_Data:_
**********

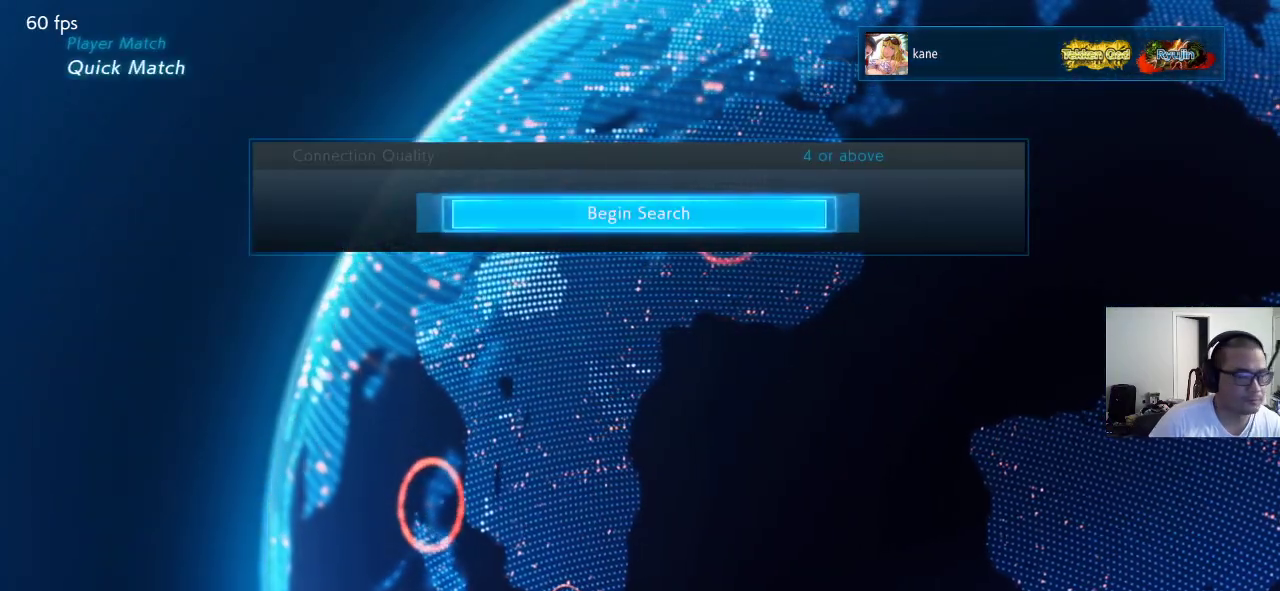
{"buttons": [], "left_stick": "center", "events": []}
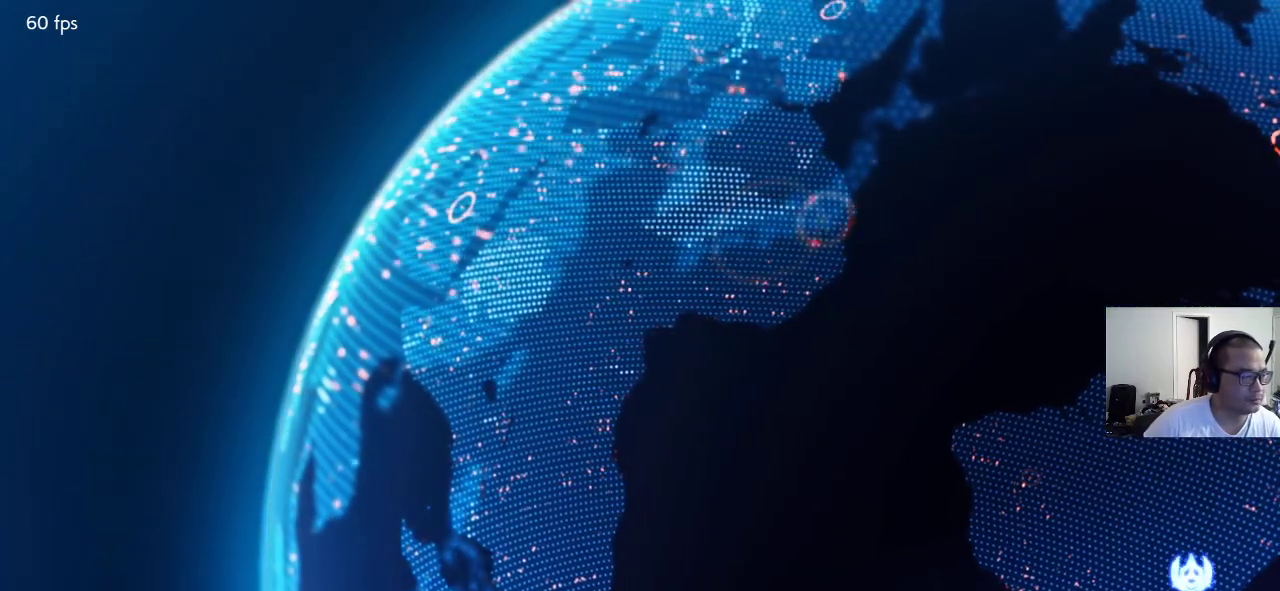
{"buttons": [], "left_stick": "center", "events": []}
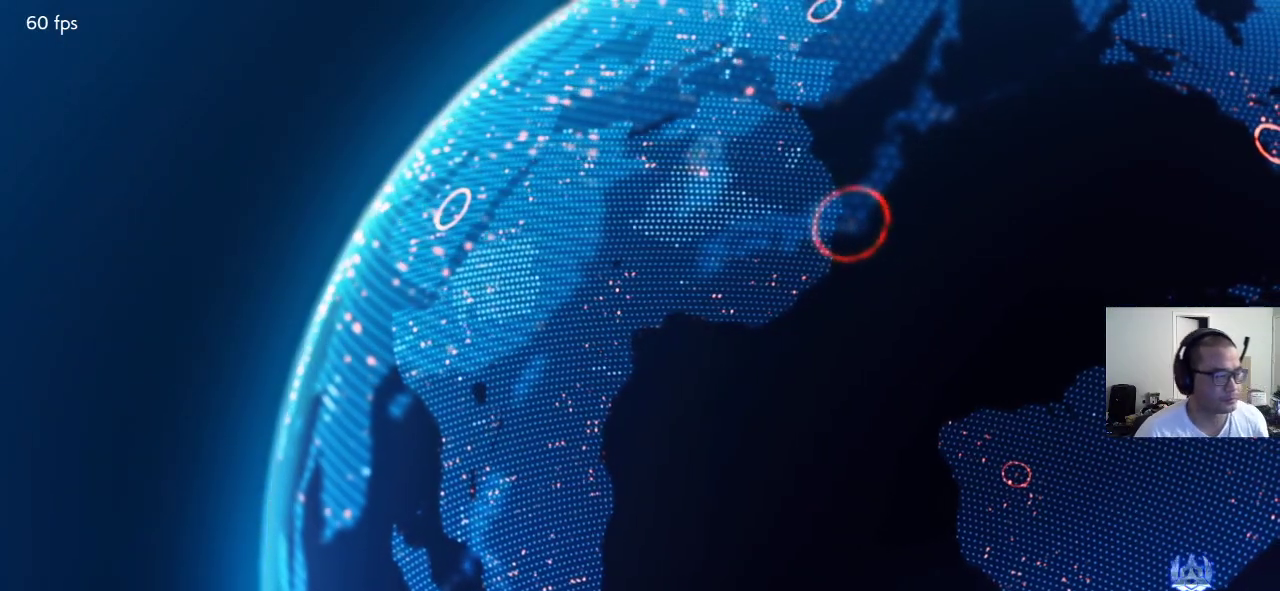
{"buttons": [], "left_stick": "center", "events": []}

**********

_Exercise details:_ If the data includes images, omit them, and set down everything else exactly as above.

_Worked solution:_
{"buttons": [], "left_stick": "center", "events": []}
{"buttons": [], "left_stick": "center", "events": []}
{"buttons": [], "left_stick": "center", "events": []}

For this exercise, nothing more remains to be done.